== DATA FOR THIS EXERCISE

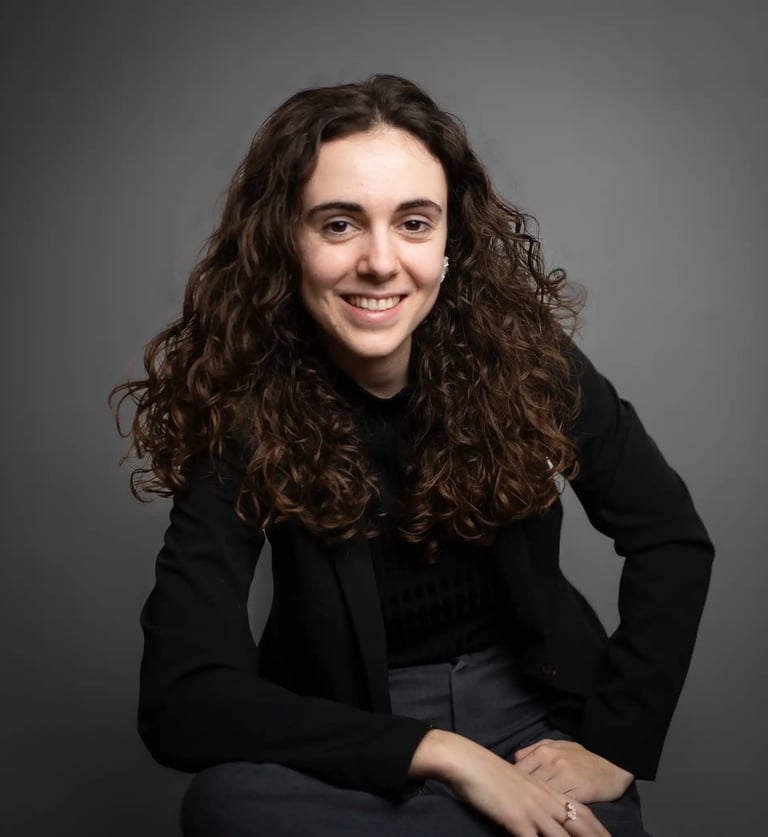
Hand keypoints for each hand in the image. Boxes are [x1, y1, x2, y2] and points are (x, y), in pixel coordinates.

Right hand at [410, 729, 609, 835]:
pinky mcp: (518, 820)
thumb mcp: (515, 782)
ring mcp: (532, 810)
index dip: (598, 827)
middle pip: (580, 825)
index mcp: (544, 789)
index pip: (580, 810)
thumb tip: (536, 811)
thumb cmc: (486, 771)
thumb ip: (529, 796)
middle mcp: (544, 799)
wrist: (467, 761)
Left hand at [514, 739, 633, 803]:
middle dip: (521, 796)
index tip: (509, 793)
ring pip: (542, 796)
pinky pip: (561, 804)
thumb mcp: (556, 746)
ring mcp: (567, 777)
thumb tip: (515, 759)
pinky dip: (553, 812)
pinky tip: (549, 816)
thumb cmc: (581, 757)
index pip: (518, 770)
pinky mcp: (581, 792)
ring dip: (536, 806)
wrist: (613, 762)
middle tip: (517, 806)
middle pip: (527, 784)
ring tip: (530, 813)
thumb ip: (533, 750)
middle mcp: (552, 762)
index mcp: (543, 751)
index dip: (513, 783)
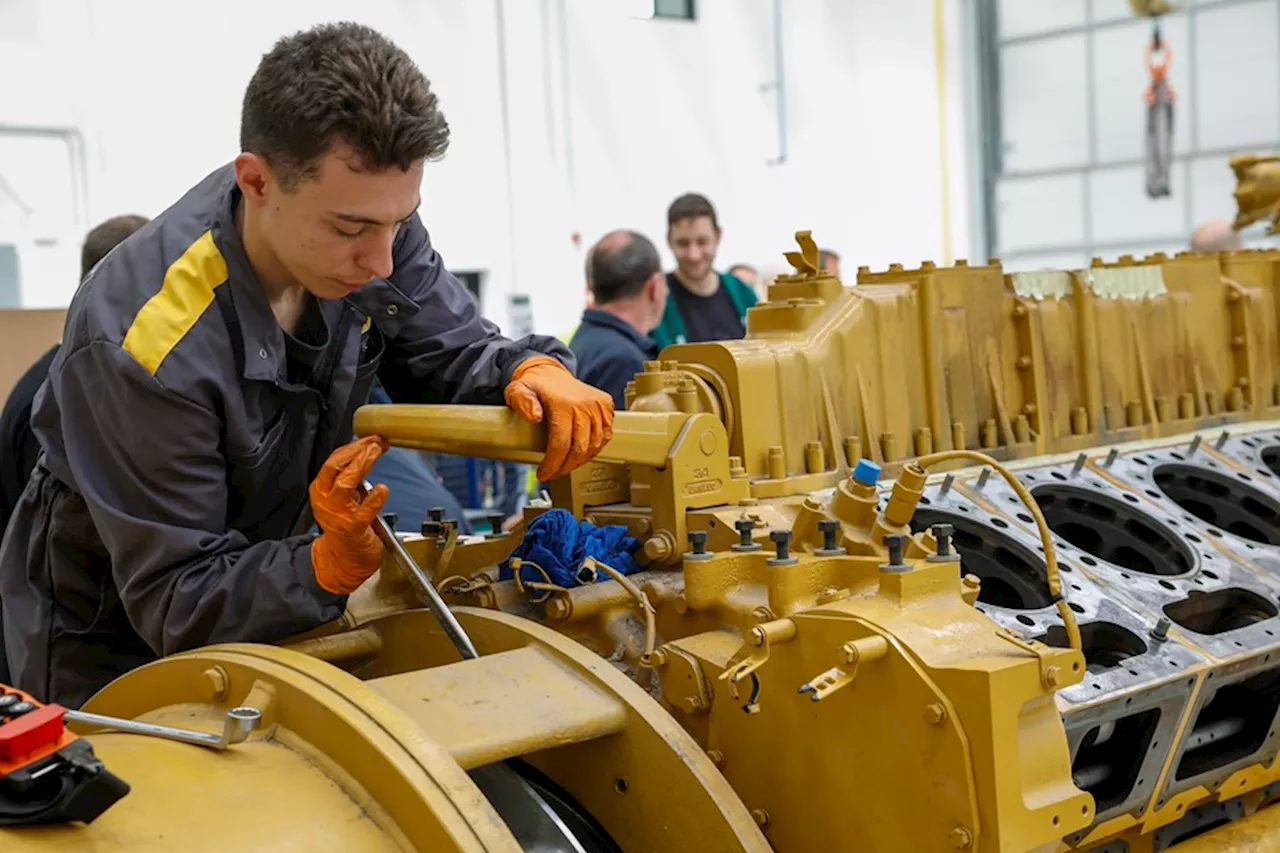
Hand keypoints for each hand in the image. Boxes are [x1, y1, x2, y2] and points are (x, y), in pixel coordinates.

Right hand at [310, 435, 390, 594]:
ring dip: (362, 466)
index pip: (334, 461)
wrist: (343, 560)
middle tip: (376, 443)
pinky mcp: (352, 530)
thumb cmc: (346, 526)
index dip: (354, 446)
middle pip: (336, 467)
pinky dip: (374, 500)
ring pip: (345, 484)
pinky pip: (363, 512)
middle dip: (357, 451)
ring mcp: (337, 515)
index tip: (372, 438)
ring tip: (376, 454)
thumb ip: (352, 477)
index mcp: (321, 489)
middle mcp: (325, 500)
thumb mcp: (344, 497)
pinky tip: (383, 490)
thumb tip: (370, 450)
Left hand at [504, 356, 613, 480]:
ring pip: (594, 446)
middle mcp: (585, 404)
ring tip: (565, 465)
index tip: (543, 474)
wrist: (550, 372)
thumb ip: (521, 402)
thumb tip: (534, 417)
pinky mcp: (607, 406)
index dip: (553, 464)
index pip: (561, 444)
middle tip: (553, 473)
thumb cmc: (533, 386)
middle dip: (565, 467)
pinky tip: (581, 454)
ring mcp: (598, 406)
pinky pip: (605, 436)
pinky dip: (594, 449)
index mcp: (563, 403)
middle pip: (580, 449)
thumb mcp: (517, 391)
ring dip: (580, 461)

====

▸ **WHAT IS EXPECTED**
Leaving every picture behind, retype the entries above exactly, from the first line through the line with "index dip: (513, 783)", and stop there.

▸ **EXPECTED ANSWER**
Hand keypoints for each hand in the image. Boxes are [x1, y1, x2, y2] and points are (x, y), in pixel coordinates.

Right hand at [410, 729, 609, 835]:
pinky mcp: (518, 820)
thumb mcp: (515, 782)
ring mcp: (532, 810)
index dip: (598, 827)
middle pip: (580, 825)
index mcp: (544, 789)
index pip: (580, 810)
thumb tip: (536, 811)
thumb cmc: (486, 771)
thumb ip: (529, 796)
middle mcp: (544, 799)
wrist: (467, 761)
Left hand at [514, 739, 633, 803]:
middle dip: (521, 796)
index tip: (509, 793)
ring pip: (542, 796)
pinky pip: (561, 804)
thumb mcp: (556, 746)
ring mcp: (567, 777)
thumb tip: (515, 759)
pinky dip: (553, 812)
pinky tip: (549, 816)
thumb cmc: (581, 757)
index pip: (518, 770)
pinky mcp: (581, 792)
ring dip: (536, 806)
wrist: (613, 762)
middle tip: (517, 806)
middle pip: (527, 784)
ring tip: (530, 813)
thumb ip: (533, 750)
middle mcp: (552, 762)
index mcp: (543, 751)
index dip: (513, 783)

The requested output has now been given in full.